Page MenuHomePhabricator

Make authdns-update compatible with local emergency changes
Closed, DuplicatePublic

Description

We should improve our current [1] support of deploying an emergency DNS change when other dependent services are broken.

The final outcome should be:

  • A non-working Gerrit or DNS should not prevent us to deploy a DNS change.
  • As long as there is IP reachability between authdns and rechability from outside to at least to one authdns, we should be able to ssh into any authdns server, make an emergency commit in /srv/authdns/git and run authdns-update --SOME_OPTION to tell the script to sync from this local master instead of the usual path.
  • The procedure to return to normal operations via Gerrit patch should be clearly documented.

Current limitations:

  • origin/master is not correctly updated on the hosts, running git status reports Your branch is ahead of 'origin/master' by 463 commits.. This is due because we execute git fetch $REMOTE with $REMOTE being either the Gerrit URL without specifying the branch or the authdns update ssh path. In both cases origin/remote HEAD is not correctly updated. We should fix the current scripts to maintain a clean local checkout with all references in order.
  • the various scripts involved in cascade when calling authdns-update should be updated accordingly to add the new option and behave correctly in both scenarios (working Gerrit an local emergency patch)
  • we rely on a working DNS for this to work, the authdns-update script should not rely on it and be able to run purely by IP, either storing them in the existing configuration file (/etc/wikimedia-authdns.conf) or directly in /etc/hosts.
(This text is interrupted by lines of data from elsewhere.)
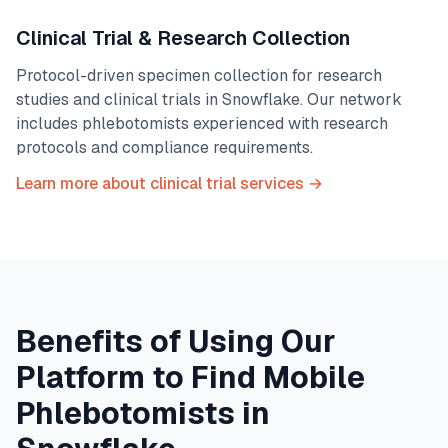
Clinical Trial & Research Collection
Protocol-driven specimen collection for research
studies and clinical trials in
Snowflake
. Our network
includes phlebotomists experienced with research
protocols and compliance requirements.
Learn more about clinical trial services →
Benefits of Using Our
Platform to Find Mobile
Phlebotomists in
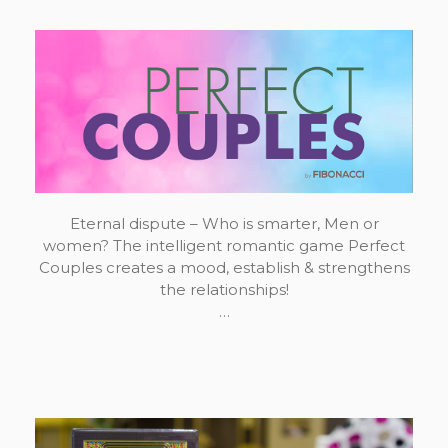
Eternal dispute – Who is smarter, Men or
women? The intelligent romantic game Perfect
Couples creates a mood, establish & strengthens
the relationships!
…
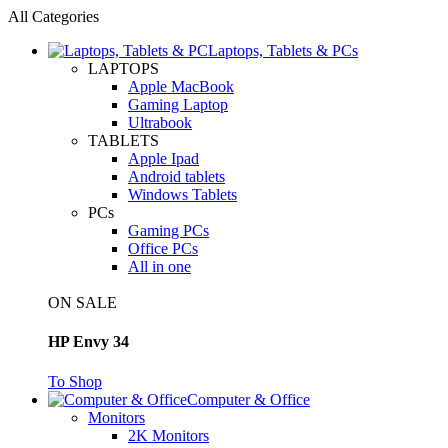
All Categories
Laptops, Tablets & PCs
LAPTOPS
Apple MacBook
Gaming Laptop
Ultrabook
TABLETS
Apple Ipad
Android tablets
Windows Tablets
PCs
Gaming PCs
Office PCs
All in one
ON SALE
HP Envy 34
To Shop
Computer & Office
Monitors
2K Monitors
The existing documentation [1] should still be valid for the worse case-scenario in which we can somehow reach the authdns server but they can't talk to each other.

[1] https://wikitech.wikimedia.org/wiki/DNS#Update_DNS_if_gerrit_or_DNS_are_down_(on_an_emergency_only)

Event Timeline

Volans created this task.Mar 27 2019, 3:00 PM
Restricted Application added a project: Operations. · View Herald TranscriptMar 27 2019, 3:00 PM
Restricted Application added a subscriber: Aklapper. · View Herald Transcript
ema moved this task from Triage to DNS Infra on the Traffic board.Apr 1 2019, 9:31 AM
fgiunchedi triaged this task as Medium priority.Apr 9 2019, 8:38 AM
BBlack added a comment.Dec 6 2019, 2:02 PM

Sorry I hadn't remember we had this existing ticket. Will merge into the other newer one since it has patches already and some deeper context, and copy the main text over.